Although the capital cost of SRPPF [the Savannah River Plutonium Processing Facility] is higher than at LANL, the per-pit cost at LANL (even excluding sunk costs through 2024), will be roughly 4 times as much as at SRS (the Savannah River Site) due to LANL’s much higher operating costs and lower capacity. Investing in the temporary LANL pit production capability roughly doubles NNSA’s [the National Nuclear Security Administration's] pit production start-up costs over that of the enduring, fully-adequate SRPPF alone. No NNSA study supports the present two-site strategy.

We found that LANL pits will each cost at least $77-156 million (M) (total costs) or $58-96 M (using costs after fiscal year 2024 only)

In this report we estimated costs at LANL and SRS using different methods because the timetables, acquisition strategies, and available cost data at the two sites are different. Basically SRS production is a decade farther away and NNSA has supplied less data about it, while the key LANL production facility (Building PF-4) has a finite and unknown productiion lifetime. "Predictions are hard, especially about the future."

To provide a different kind of comparison we finally completed a "bottom up" estimate of costs ("Plutonium Modernization Spending, Actual, Proposed, and Estimated by Site and Fiscal Year," Sep 24, 2024). In this table, our estimates are in pink. We provide our principle assumptions. Data from NNSA and Congress is in green. We used the $18.5 B "bottom up" estimated cost for SRPPF, from Savannah River Nuclear Security (SRNS). (For more on the SRS pit production effort, see this page.)

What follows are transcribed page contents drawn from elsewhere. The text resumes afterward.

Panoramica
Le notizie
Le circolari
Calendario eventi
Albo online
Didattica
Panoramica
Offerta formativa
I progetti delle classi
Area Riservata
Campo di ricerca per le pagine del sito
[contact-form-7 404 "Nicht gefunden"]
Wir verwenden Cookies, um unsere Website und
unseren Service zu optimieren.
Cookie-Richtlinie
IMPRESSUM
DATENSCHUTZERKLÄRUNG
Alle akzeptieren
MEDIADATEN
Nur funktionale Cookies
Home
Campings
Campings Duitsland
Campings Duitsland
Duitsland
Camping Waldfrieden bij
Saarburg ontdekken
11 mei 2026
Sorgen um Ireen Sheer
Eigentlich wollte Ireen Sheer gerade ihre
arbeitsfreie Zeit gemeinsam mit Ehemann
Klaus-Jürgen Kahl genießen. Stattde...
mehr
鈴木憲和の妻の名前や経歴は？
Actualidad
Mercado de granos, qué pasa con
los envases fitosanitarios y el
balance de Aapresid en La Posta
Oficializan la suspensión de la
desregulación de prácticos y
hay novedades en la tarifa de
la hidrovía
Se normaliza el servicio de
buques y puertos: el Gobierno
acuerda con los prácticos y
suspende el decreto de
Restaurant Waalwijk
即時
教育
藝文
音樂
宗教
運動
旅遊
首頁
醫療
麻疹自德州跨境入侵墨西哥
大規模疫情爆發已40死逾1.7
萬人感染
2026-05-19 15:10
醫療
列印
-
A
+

Our estimated total cost for pit production acquisition and early production through 2039 is $63 B, not including some $3 B in pre-2019 costs at LANL that were tallied but not explained by the Government Accountability Office (GAO). This is twice the total Manhattan Project cost through December 1945 ($32.7 B), in constant 2024 dollars.

Total acquisition costs for pit production capacity at the two sites (roughly 36 pits per year at LANL; roughly 84-103 ppy at SRS) are about the same, $22 B for each.

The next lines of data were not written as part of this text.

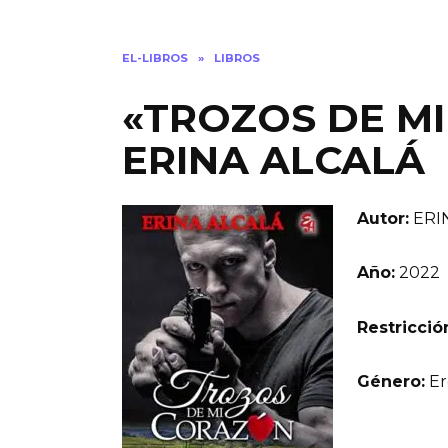
EL-LIBROS
»
LIBROS
«TROZOS DE MI
ERINA ALCALÁ
Autor:
ERI
Año:
2022
Restricció
Género:
Er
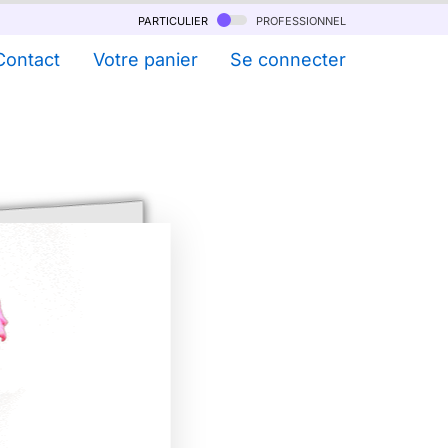
particulier
professionnel
Contact
Votre panier
Se connecter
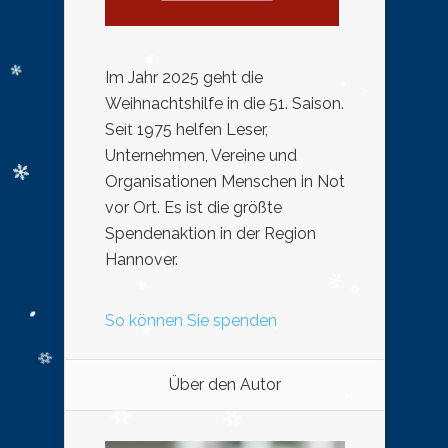
Im Jahr 2025 geht die
Weihnachtshilfe in die 51. Saison.
Seit 1975 helfen Leser,
Unternehmen, Vereine und
Organisationen Menschen in Not
vor Ort. Es ist die größte
Spendenaktion in der Region
Hannover.
So können Sie spenden
Über den Autor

Ending the Los Alamos  Pit Production Project (LAP4) after FY2024 would save $3.6 B. Cancelling 75% of LANL's Plutonium Modernization Program after FY2024 would save $18.2 B through 2039. Together these cancellations would save $21.8 B, enough to pay the forward costs of SRS startup through 2035 ($18.2 B) plus the forward costs at other sites through 2035 ($1.4 B). That is, ending the pit production mission at LANL would about pay for the pit production mission at SRS.

A majority (56%) of the pit production budget through 2039 would be spent at LANL, if all goes as NNSA wishes.